### Requirement
The records that follow must be reproduced in full, exactly as written.

Saved entries:
◇ ◇ ◇

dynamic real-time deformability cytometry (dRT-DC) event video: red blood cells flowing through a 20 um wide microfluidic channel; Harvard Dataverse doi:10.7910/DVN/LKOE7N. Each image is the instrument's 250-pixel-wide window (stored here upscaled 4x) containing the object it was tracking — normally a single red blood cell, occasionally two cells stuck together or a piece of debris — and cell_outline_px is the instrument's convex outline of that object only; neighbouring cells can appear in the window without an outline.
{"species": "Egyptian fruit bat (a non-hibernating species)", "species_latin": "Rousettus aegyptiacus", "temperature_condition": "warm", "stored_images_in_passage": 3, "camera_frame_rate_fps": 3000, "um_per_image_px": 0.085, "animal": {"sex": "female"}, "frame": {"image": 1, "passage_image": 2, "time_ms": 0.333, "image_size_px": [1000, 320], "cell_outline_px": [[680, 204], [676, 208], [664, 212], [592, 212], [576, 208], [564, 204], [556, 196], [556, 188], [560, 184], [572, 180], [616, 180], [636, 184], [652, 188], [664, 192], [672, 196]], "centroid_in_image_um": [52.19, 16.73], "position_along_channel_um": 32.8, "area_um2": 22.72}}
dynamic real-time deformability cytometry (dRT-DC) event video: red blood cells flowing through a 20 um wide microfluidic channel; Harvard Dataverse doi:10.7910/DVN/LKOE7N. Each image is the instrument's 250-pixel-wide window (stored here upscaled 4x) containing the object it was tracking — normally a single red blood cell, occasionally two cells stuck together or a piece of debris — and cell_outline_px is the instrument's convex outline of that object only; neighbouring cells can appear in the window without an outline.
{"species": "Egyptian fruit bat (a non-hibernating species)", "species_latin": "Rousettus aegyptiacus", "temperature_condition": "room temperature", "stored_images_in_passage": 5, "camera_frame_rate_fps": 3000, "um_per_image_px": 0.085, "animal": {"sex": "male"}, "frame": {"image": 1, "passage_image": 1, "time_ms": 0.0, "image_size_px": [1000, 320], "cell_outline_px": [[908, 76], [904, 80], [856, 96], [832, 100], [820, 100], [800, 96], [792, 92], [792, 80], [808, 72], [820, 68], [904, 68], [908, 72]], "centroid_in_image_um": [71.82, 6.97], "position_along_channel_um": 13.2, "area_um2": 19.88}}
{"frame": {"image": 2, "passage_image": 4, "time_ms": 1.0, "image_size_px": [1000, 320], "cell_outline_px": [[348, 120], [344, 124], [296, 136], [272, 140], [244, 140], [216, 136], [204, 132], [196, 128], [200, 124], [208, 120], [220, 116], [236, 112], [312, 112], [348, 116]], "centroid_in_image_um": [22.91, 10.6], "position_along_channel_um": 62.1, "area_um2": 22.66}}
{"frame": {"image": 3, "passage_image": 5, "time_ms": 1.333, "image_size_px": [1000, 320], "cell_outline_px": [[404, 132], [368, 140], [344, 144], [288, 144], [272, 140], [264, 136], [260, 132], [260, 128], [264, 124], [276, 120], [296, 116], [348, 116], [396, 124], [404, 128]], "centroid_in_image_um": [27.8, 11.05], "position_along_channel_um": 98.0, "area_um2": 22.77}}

◇ ◇ ◇

### Complete answer
dynamic real-time deformability cytometry (dRT-DC) event video: red blood cells flowing through a 20 um wide microfluidic channel; Harvard Dataverse doi:10.7910/DVN/LKOE7N. Each image is the instrument's 250-pixel-wide window (stored here upscaled 4x) containing the object it was tracking — normally a single red blood cell, occasionally two cells stuck together or a piece of debris — and cell_outline_px is the instrument's convex outline of that object only; neighbouring cells can appear in the window without an outline.
{"species": "Egyptian fruit bat (a non-hibernating species)", "species_latin": "Rousettus aegyptiacus", "temperature_condition": "warm", "stored_images_in_passage": 3, "camera_frame_rate_fps": 3000, "um_per_image_px": 0.085, "animal": {"sex": "female"}, "frame": {"image": 1, "passage_image": 2, "time_ms": 0.333, "image_size_px": [1000, 320], "cell_outline_px": [[680, 204], [676, 208], [664, 212], [592, 212], [576, 208], [564, 204], [556, 196], [556, 188], [560, 184], [572, 180], [616, 180], [636, 184], [652, 188], [664, 192], [672, 196]], "centroid_in_image_um": [52.19, 16.73], "position_along_channel_um": 32.8, "area_um2": 22.72}}
dynamic real-time deformability cytometry (dRT-DC) event video: red blood cells flowing through a 20 um wide microfluidic channel; Harvard Dataverse doi:10.7910/DVN/LKOE7N. Each image is the instrument's 250-pixel-wide window (stored here upscaled 4x) containing the object it was tracking — normally a single red blood cell, occasionally two cells stuck together or a piece of debris — and cell_outline_px is the instrument's convex outline of that object only; neighbouring cells can appear in the window without an outline.
{"species": "Egyptian fruit bat (a non-hibernating species)", "species_latin": "Rousettus aegyptiacus", "temperature_condition": "room temperature", "stored_images_in_passage": 5, "camera_frame_rate_fps": 3000, "um_per_image_px": 0.085, "animal": {"sex": "male"}, "frame": {"image": 1, "passage_image": 1, "time_ms": 0.0, "image_size_px": [1000, 320], "cell_outline_px": [[908, 76], [904, 80], [856, 96], [832, 100], [820, 100], [800, 96], [792, 92], [792, 80], [808, 72], [820, 68], [904, 68], [908, 72]], "centroid_in_image_um": [71.82, 6.97], "position_along_channel_um": 13.2, "area_um2": 19.88}}
{"frame": {"image": 2, "passage_image": 4, "time_ms": 1.0, "image_size_px": [1000, 320], "cell_outline_px": [[348, 120], [344, 124], [296, 136], [272, 140], [244, 140], [216, 136], [204, 132], [196, 128], [200, 124], [208, 120], [220, 116], [236, 112], [312, 112], [348, 116]], "centroid_in_image_um": [22.91, 10.6], "position_along_channel_um": 62.1, "area_um2": 22.66}}
{"frame": {"image": 3, "passage_image": 5, "time_ms": 1.333, "image_size_px": [1000, 320], "cell_outline_px": [[404, 132], [368, 140], [344, 144], [288, 144], [272, 140], [264, 136], [260, 132], [260, 128], [264, 124], [276, 120], [296, 116], [348, 116], [396, 124], [404, 128]], "centroid_in_image_um": [27.8, 11.05], "position_along_channel_um": 98.0, "area_um2": 22.77}}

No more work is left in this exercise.